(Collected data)
▬▬▬▬▬▬▬▬▬▬

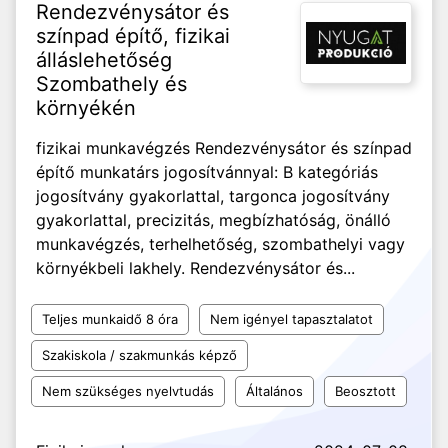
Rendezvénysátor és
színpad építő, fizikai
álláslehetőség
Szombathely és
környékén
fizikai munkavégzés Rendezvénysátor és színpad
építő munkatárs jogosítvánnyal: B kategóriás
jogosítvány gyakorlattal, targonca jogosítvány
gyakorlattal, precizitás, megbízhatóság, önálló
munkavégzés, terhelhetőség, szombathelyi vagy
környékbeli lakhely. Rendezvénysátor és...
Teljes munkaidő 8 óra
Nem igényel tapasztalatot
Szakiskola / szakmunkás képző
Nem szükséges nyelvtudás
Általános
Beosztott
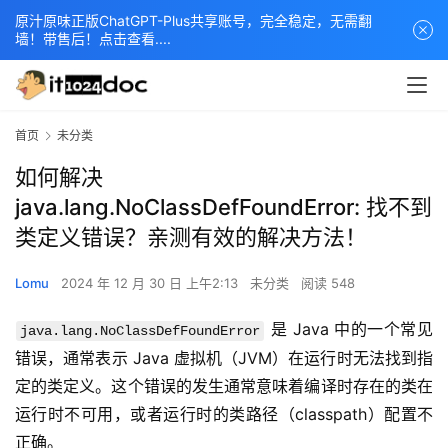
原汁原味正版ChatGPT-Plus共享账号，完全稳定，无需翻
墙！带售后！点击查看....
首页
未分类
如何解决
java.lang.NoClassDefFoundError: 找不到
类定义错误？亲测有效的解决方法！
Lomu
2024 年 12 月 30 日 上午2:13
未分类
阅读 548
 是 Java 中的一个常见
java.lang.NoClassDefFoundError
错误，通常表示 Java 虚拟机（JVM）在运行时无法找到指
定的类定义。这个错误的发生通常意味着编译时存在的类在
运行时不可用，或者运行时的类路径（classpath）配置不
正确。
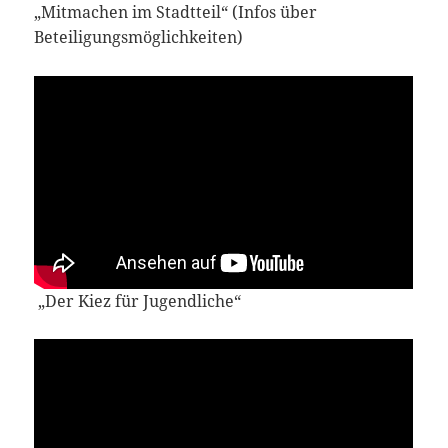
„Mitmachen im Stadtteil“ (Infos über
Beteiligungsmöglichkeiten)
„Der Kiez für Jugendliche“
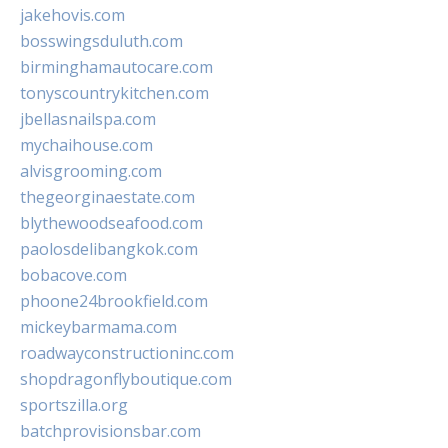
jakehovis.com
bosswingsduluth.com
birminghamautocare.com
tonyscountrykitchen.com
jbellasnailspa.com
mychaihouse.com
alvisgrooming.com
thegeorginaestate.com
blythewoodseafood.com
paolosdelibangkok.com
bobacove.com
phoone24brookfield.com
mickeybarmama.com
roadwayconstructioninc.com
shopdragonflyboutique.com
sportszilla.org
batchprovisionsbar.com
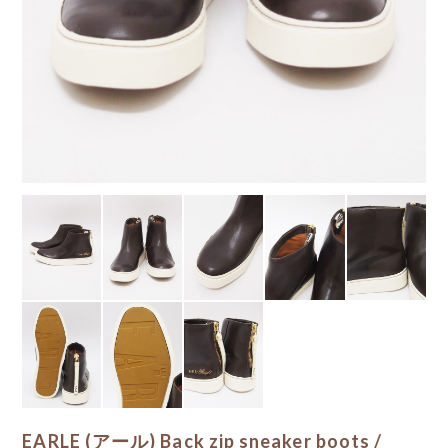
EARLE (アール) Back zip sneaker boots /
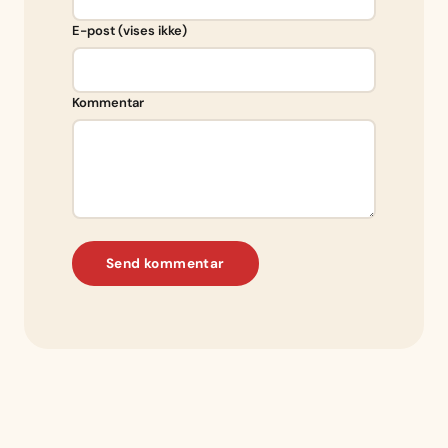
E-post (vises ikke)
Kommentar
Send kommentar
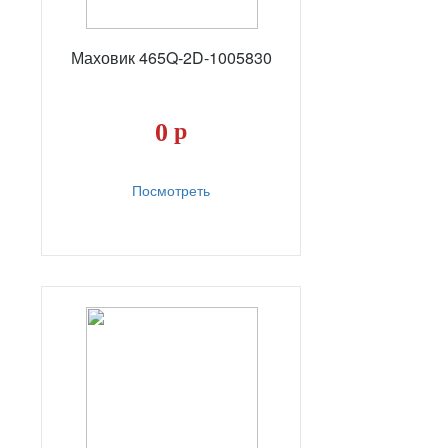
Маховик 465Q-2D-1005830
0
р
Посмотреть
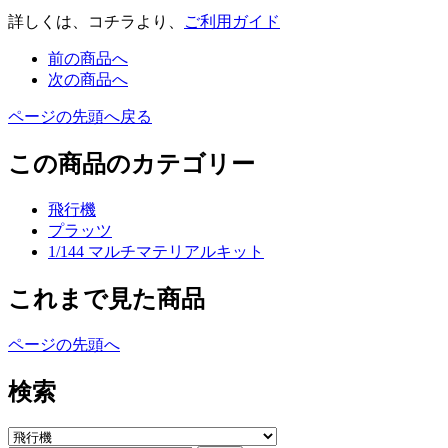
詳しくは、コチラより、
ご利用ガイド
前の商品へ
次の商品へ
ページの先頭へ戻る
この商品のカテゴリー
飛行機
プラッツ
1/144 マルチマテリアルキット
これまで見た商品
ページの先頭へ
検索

▬▬▬▬▬▬▬▬▬▬

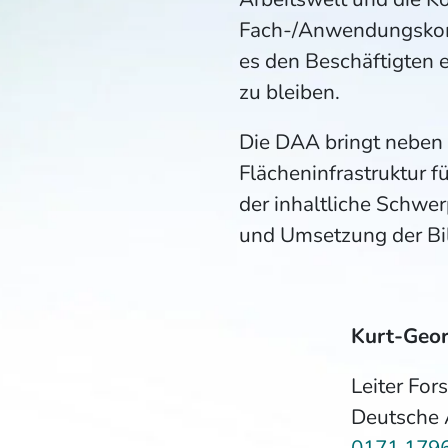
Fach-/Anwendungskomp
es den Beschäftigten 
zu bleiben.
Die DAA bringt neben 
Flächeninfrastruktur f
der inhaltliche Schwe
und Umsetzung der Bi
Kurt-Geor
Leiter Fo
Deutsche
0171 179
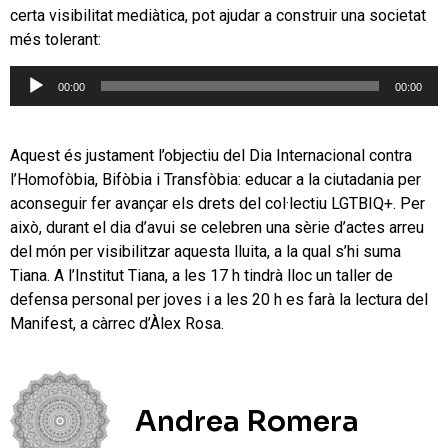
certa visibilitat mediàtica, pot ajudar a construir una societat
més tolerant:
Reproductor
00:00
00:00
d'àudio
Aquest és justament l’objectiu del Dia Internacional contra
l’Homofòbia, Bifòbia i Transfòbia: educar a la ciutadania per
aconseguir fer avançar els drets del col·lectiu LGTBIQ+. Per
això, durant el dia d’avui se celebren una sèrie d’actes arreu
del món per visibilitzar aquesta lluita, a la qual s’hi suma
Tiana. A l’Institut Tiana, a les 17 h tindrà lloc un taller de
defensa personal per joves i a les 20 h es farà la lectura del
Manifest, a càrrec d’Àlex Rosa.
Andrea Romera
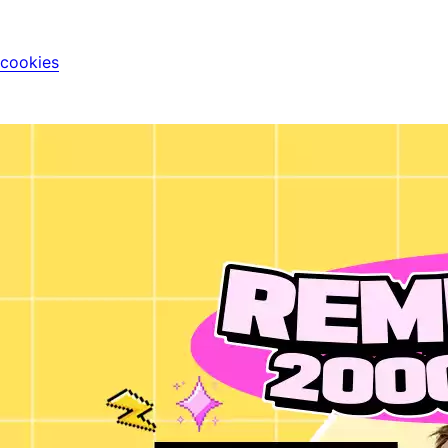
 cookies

▬▬▬▬▬▬▬▬▬▬

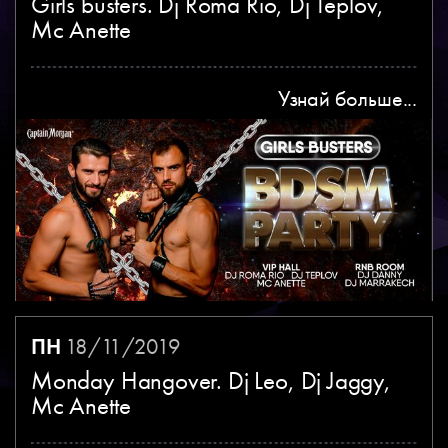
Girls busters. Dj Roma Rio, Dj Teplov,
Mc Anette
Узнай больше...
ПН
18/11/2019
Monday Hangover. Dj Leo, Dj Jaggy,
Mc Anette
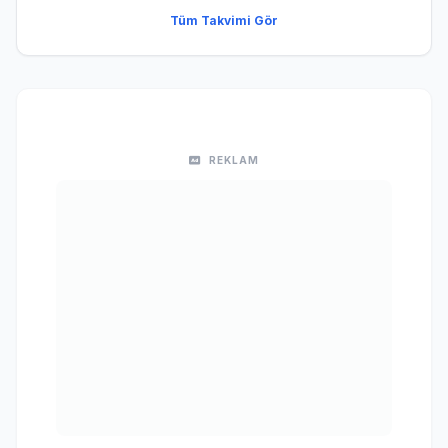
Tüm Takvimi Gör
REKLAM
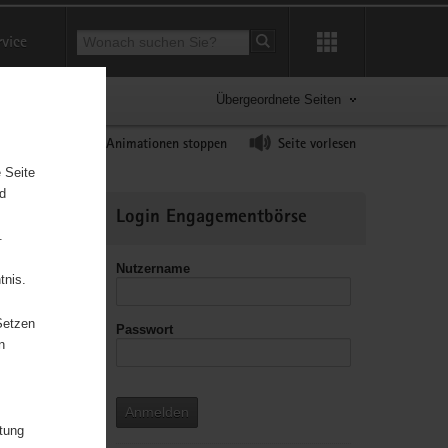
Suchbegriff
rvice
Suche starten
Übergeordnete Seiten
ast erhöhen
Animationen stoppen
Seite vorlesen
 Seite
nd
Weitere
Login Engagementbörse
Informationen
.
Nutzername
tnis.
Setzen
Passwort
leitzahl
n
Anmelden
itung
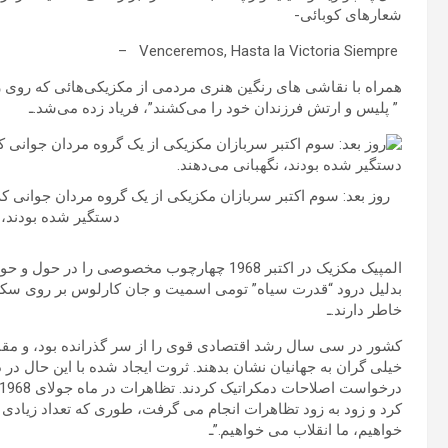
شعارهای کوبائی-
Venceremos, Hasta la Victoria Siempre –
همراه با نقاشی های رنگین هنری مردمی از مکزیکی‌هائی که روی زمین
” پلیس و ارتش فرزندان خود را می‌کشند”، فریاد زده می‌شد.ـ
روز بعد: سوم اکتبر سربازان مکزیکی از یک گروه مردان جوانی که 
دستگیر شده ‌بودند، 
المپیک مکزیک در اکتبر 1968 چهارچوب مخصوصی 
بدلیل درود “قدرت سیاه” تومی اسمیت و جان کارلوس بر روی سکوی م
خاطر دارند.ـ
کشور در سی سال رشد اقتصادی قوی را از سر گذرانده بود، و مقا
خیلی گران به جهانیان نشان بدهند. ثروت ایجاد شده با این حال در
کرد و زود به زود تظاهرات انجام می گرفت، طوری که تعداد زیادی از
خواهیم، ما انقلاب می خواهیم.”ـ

▬▬▬▬▬▬▬▬▬▬

→ **Task brief**
Copy the rows from the line with "Suchbegriff" up to and including the line with "خواهیم، ما انقلاب". Leave the pictures out of your answer.

→ **Solved problem**
Suchbegriff
rvice
Suche starten
Übergeordnete Seiten
ast erhöhen
Animationen stoppen
Seite vorlesen
 Seite
nd
Weitere
Login Engagementbörse
Informationen
.
Nutzername
tnis.
Setzen
Passwort
leitzahl
n
Anmelden
itung
شعارهای کوبائی-
Venceremos, Hasta la Victoria Siempre –
همراه با نقاشی های رنگین هنری مردمی از مکزیکی‌هائی که روی زمین
” پلیس و ارتش فرزندان خود را می‌کشند”، فریاد زده می‌شد.ـ
روز بعد: سوم اکتبر سربازان مکزیکی از یک گروه مردان جوانی که 
دستگیر شده ‌بودند، 
المپیک مکزیک در اکتبر 1968 چهارچوب مخصوصی 
بدلیل درود “قدرت سیاه” تومی اسمیت و جان کارلوس بر روی سکوی م
خاطر دارند.ـ
کشور در سی سال رشد اقتصادی قوی را از سر گذرانده بود، و مقا
خیلی گران به جهانیان نشان بدهند. ثروت ایجاد شده با این حال در
کرد و زود به زود تظاهرات انجام می گرفت، طوری که تعداد زیادی از
خواهیم، ما انقلاب می خواهیم.”ـ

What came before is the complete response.